SIOUX CITY -- The former superintendent of Sioux City's wastewater treatment plant said he was hired by the city to ensure the smooth and lawful operation of the plant.
It was a duty he failed to perform, Jay Niday said Thursday while apologizing to the city and his family for his involvement in a scheme to manipulate water sample test results to ensure that plant discharges into the Missouri River met federal environmental requirements.
"For this, I am truly sorry," said Niday, who had pleaded guilty in October in U.S. District Court in Sioux City to charges of conspiracy and falsifying or providing inaccurate information.
Chief U.S. District Judge Leonard Strand sentenced Niday, 63, to three months in prison and fined him $6,000. Niday will serve two years on supervised release after completing his prison term. He will remain free until the U.S. Bureau of Prisons determines where he will be housed.
From 2012 through 2015, Niday and Patrick Schwarte manipulated chlorine levels to make it appear the city was meeting federal E. coli standards when wastewater samples were tested.
Niday's attorney, John Greer, of Spencer, Iowa, said he did not know what the motive was. There was no financial gain for Niday, who Greer said found out that Schwarte had been manipulating the test results but did not stop the practice.
"He looked the other way," Greer said. "He just said he should have put his foot down and said no."
Under the federal sentencing guidelines, a formula that takes several factors into account, Niday could have had a prison sentence of 30-37 months.
Strand cited Niday's lack of a criminal record as a factor in deciding to sentence him below the guidelines. Strand said he doubted Niday would be in trouble again.
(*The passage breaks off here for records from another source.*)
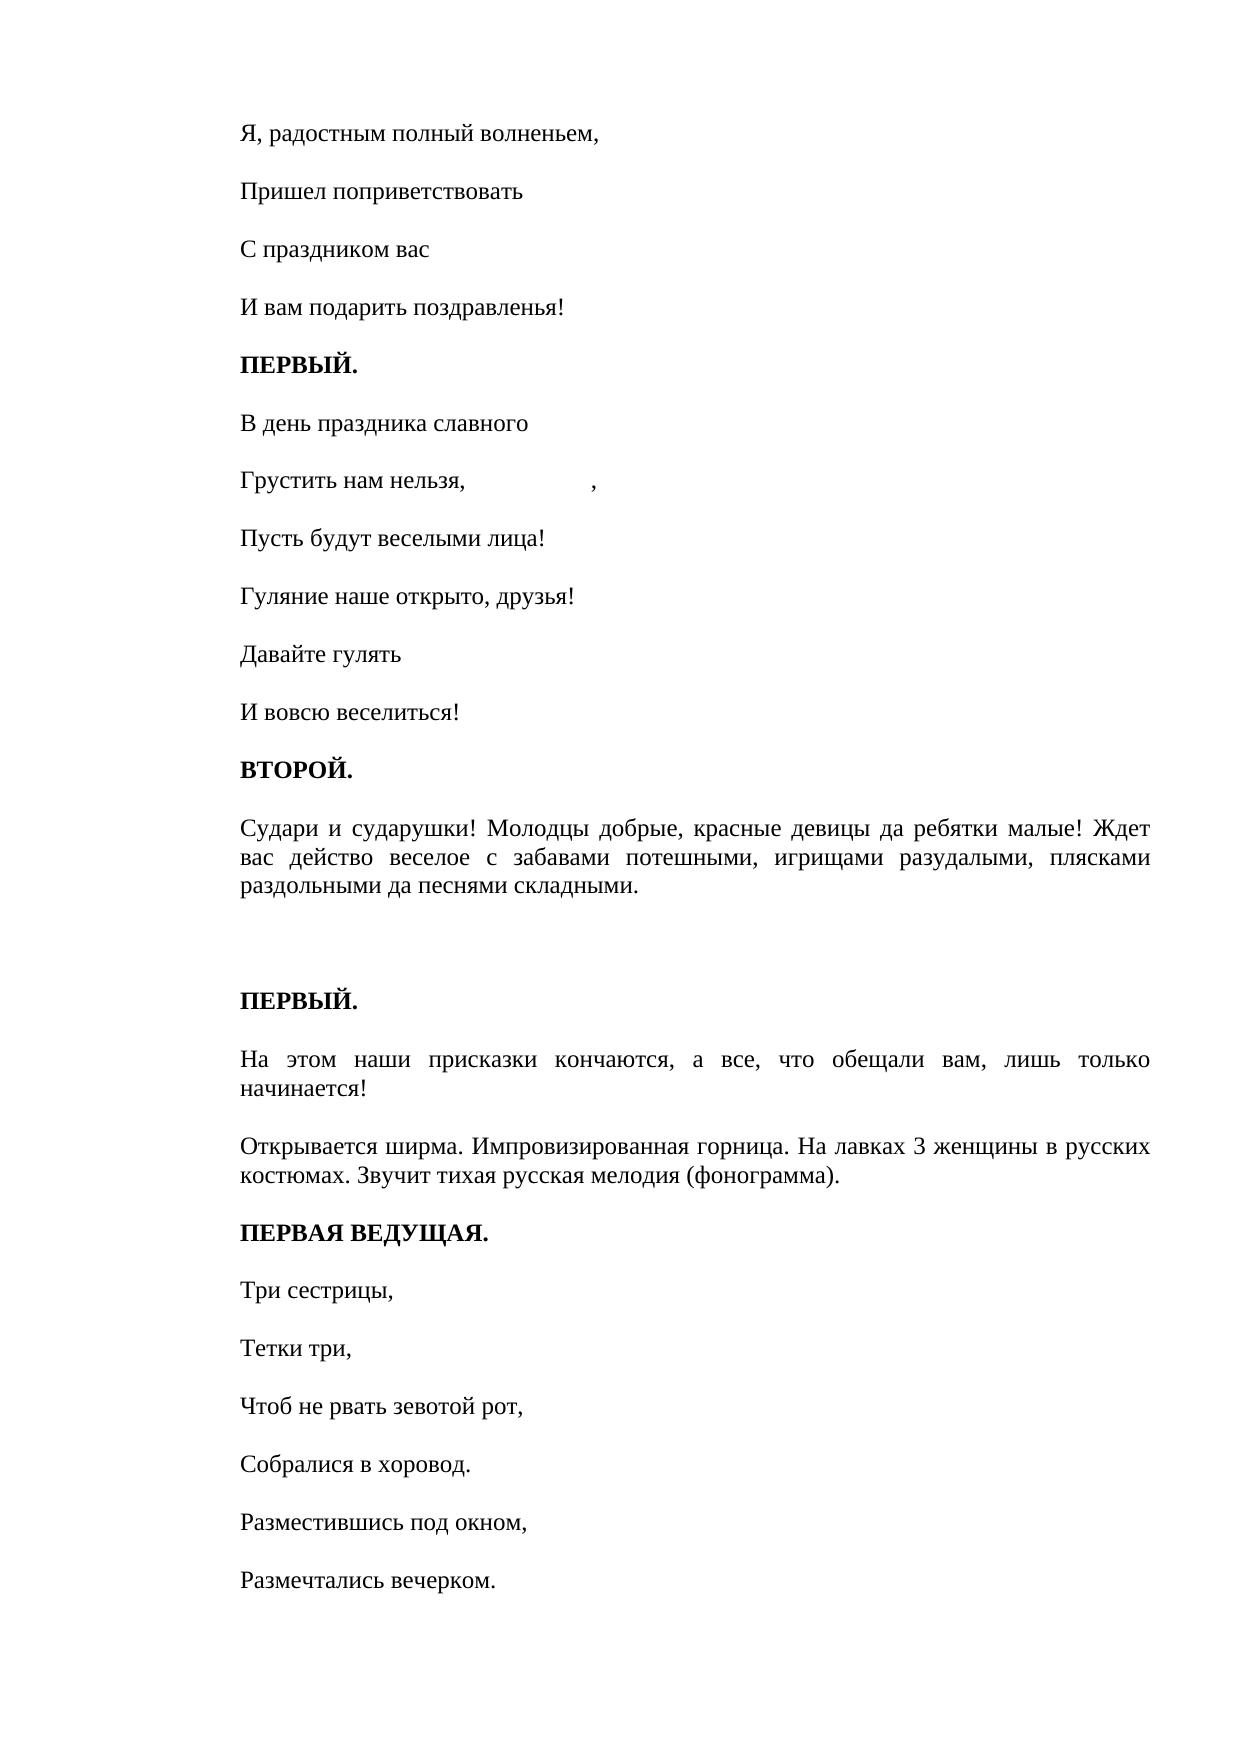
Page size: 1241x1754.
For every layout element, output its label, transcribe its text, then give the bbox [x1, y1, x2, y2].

text ПЕРВЫЙ. [240, 986, 1152, 1015]
text ВТОРОЙ. [240, 755, 1152, 784]
text И вовсю веселиться! [240, 697, 1152, 726]
text Пришел поприветствовать [240, 176, 1152, 205]
text Размечтались вечерком. [240, 1565, 1152, 1594]
text Чтоб не рвать зевотой рот, [240, 1391, 1152, 1420]
text Тетки три, [240, 1333, 1152, 1362]
text Три сестрицы, [240, 1276, 1152, 1304]
text Открывается ширма. Импровизированная горница. На лавках 3 женщины в русских костюмах. Звучит тихая русская мелодия (фонограмма). [240, 1131, 1152, 1188]
text С праздником вас [240, 234, 1152, 263]
text Собралися в хоровод. [240, 1449, 1152, 1478]
text Пусть будут веселыми лица! [240, 523, 1152, 552]
text Я, радостным полный волненьем, [240, 118, 1152, 147]
text В день праздника славного [240, 408, 1152, 436]
text Разместившись под окном, [240, 1507, 1152, 1536]
text Грустить нам нельзя, , [240, 466, 1152, 494]
text Судари и сударушки! Молодцы добрые, красные девицы да ребятки малые! Ждет вас действо веселое с забавами потешными, игрищами разудалыми, плясками раздольными да песнями складными. [240, 813, 1152, 899]
text ПЕРВЫЙ. [240, 350, 1152, 378]
text Гуляние наше открыто, друзья! [240, 581, 1152, 610]
text На этом наши присказки кончаются, а все, что обещали вам, лишь только начинается! [240, 1044, 1152, 1102]
text ПЕРВАЯ ВЕДУЩАЯ. [240, 1218, 1152, 1246]
text Давайте гулять [240, 639, 1152, 668]
text И вам подарить поздравленья! [240, 292, 1152, 321]
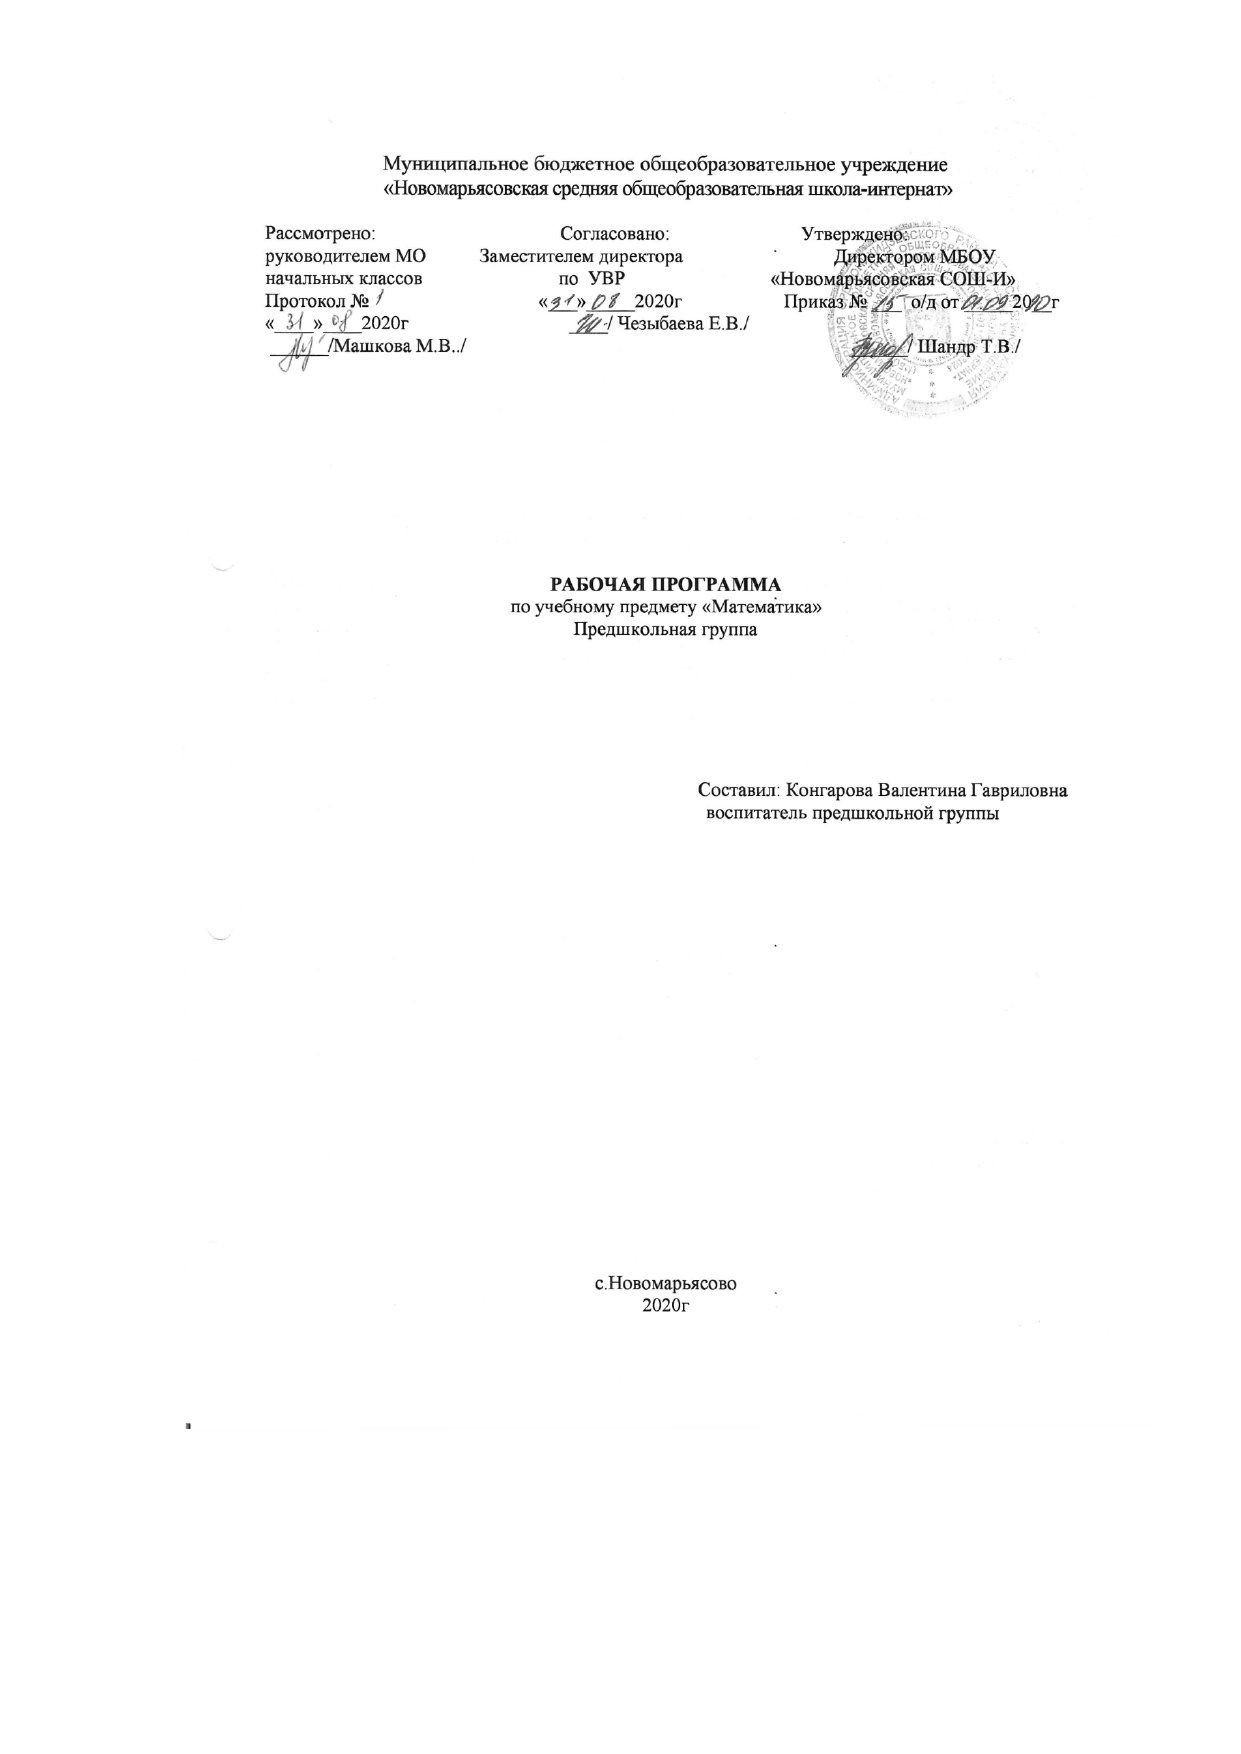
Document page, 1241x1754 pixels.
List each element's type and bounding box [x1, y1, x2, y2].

picture [177, 59, 1152, 1432]
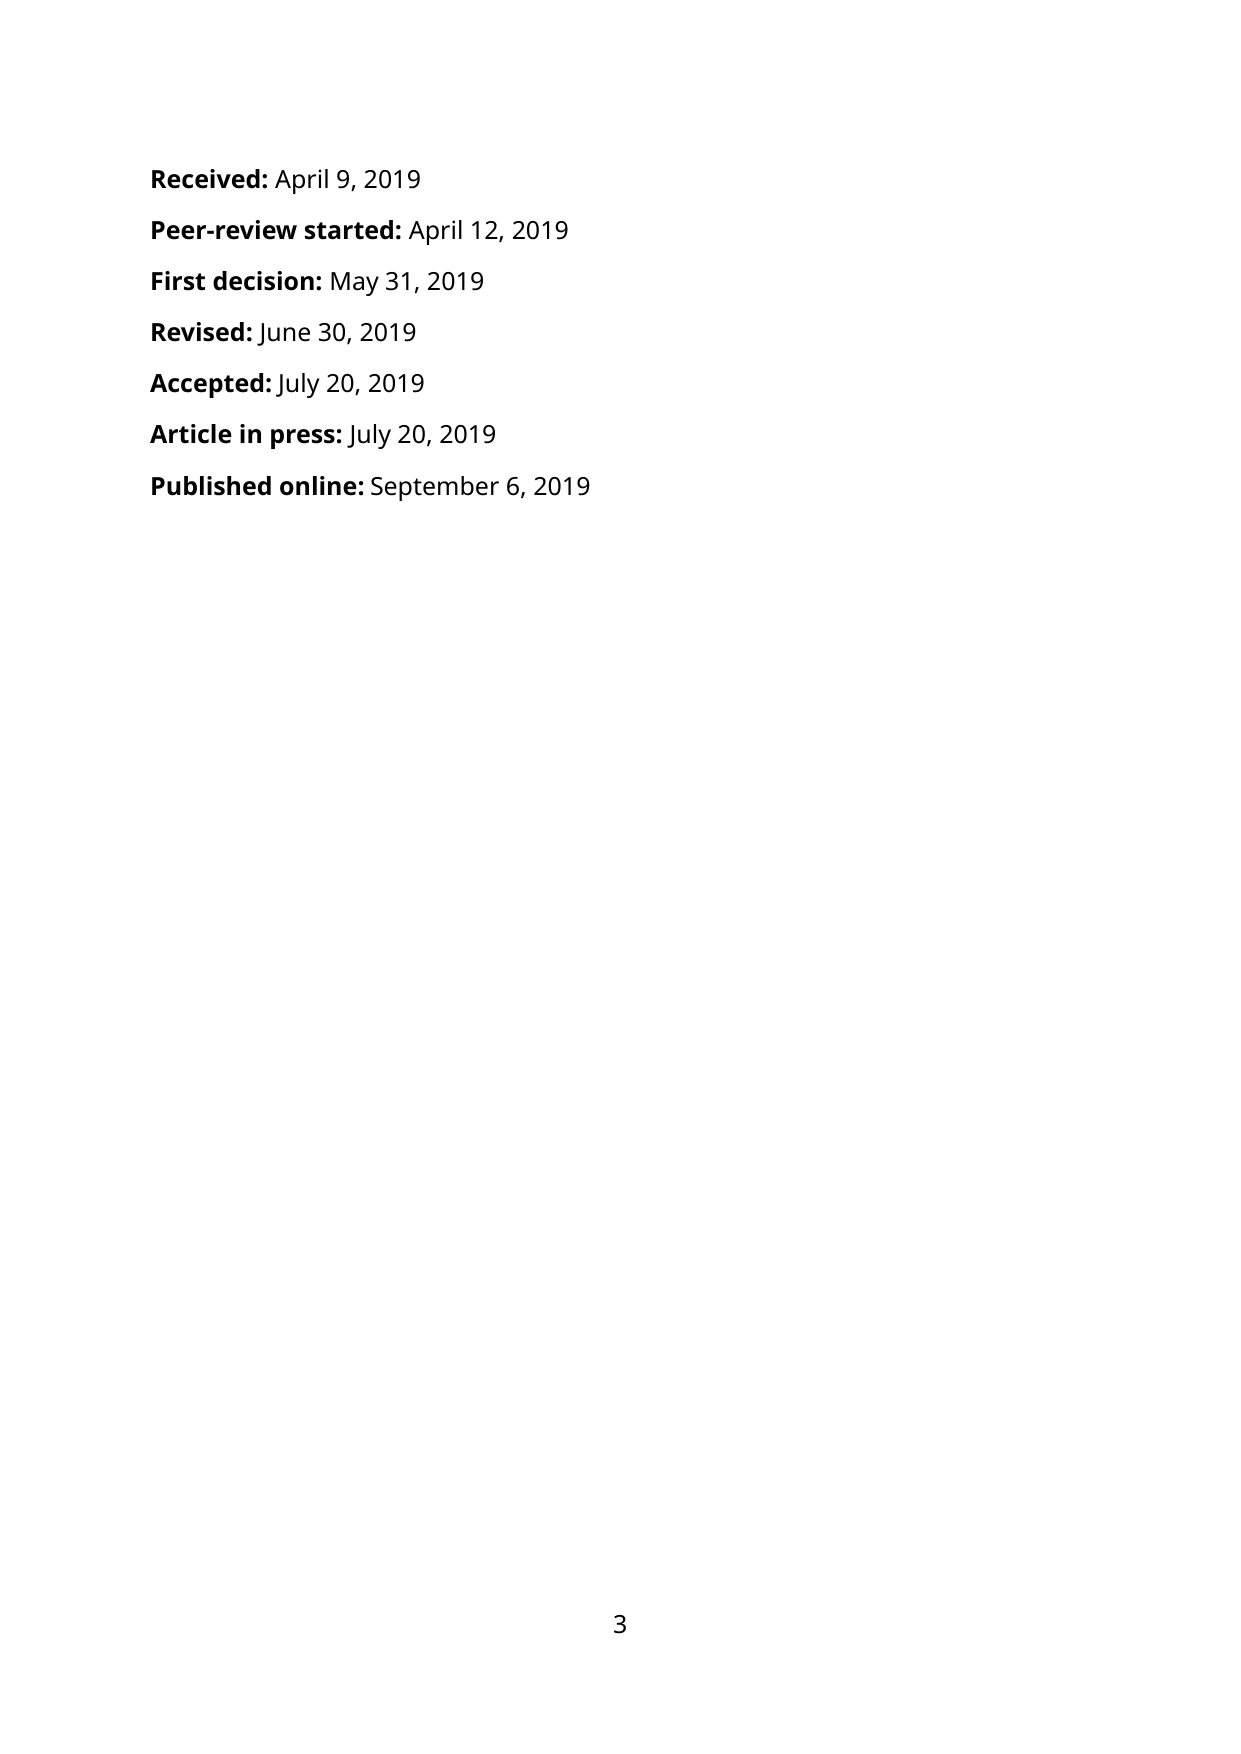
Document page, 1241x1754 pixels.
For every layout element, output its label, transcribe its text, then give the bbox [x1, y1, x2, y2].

text Revised: June 30, 2019 [150, 315, 1090, 349]
text Peer-review started: April 12, 2019 [150, 213, 1090, 247]
text Received: April 9, 2019 [150, 162, 1090, 196]
text Published online: September 6, 2019 [150, 468, 1090, 502]
text Article in press: July 20, 2019 [150, 417, 1090, 451]
text Accepted: July 20, 2019 [150, 366, 1090, 400]
text First decision: May 31, 2019 [150, 264, 1090, 298]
The sentence also was more in line with the one given to Schwarte, a plant shift supervisor whom Strand sentenced in November to two years probation and a $5,000 fine for the same two charges as Niday.
No other individuals have been charged, though court documents say that at least five other plant workers were involved in a process in which they were instructed by Niday and Schwarte to raise chlorine levels added to wastewater on days that E. coli samples were taken, producing test samples showing plant discharges met federal limits for levels of fecal coliform and E. coli before they were discharged into the Missouri River.
Once the samples were taken, chlorine added to the wastewater was reduced to minimal levels, leading to the discharge of water containing high levels of E. coli and potentially endangering public health and fish and water organisms.
The fraudulent procedures violated and concealed violations of the city's federal and state permits and the federal Clean Water Act.
The scheme came to light in 2015 when the Iowa Department of Natural Resources was tipped off to Niday and Schwarte's actions.
The city fired them in June 2015, and both surrendered their state wastewater licenses. Niday told state investigators the city saved at least $100,000 in one year when workers administered the smaller levels of chlorine.
Guy Cook, a Des Moines attorney representing the city, has said that Niday and Schwarte acted on their own and were not directed by city department heads. On Thursday, he said the city continues to cooperate with federal authorities on the matter.
Whether Niday's sentencing brings a close to the matter is unclear. Officials can't say whether criminal charges will be filed against other current or former plant employees or if the city could face any legal consequences.
A U.S. Environmental Protection Agency spokesman said the agency is not able to comment on any ongoing or potential enforcement matters. A U.S. Attorney's Office spokesman also said he could not comment on the case.
In June 2016, the Iowa Environmental Protection Commission referred the DNR's case against the city to the Iowa Attorney General's Office for consideration of civil penalties in excess of $10,000 or criminal charges. The state stayed its case while the federal investigation proceeded.
Iowa Attorney General spokesman Lynn Hicks said the state's case remains stayed while the office reviews information from Niday's and Schwarte's cases.
Built in 1961, Sioux City's wastewater treatment plant, located at 3100 S. Lewis Blvd., near the intersection of Interstate 29 and U.S. Highway 20, accepts industrial, commercial and residential wastewater from Sioux City. The city also accepts wastewater from Sergeant Bluff, South Sioux City, North Sioux City and Dakota Dunes.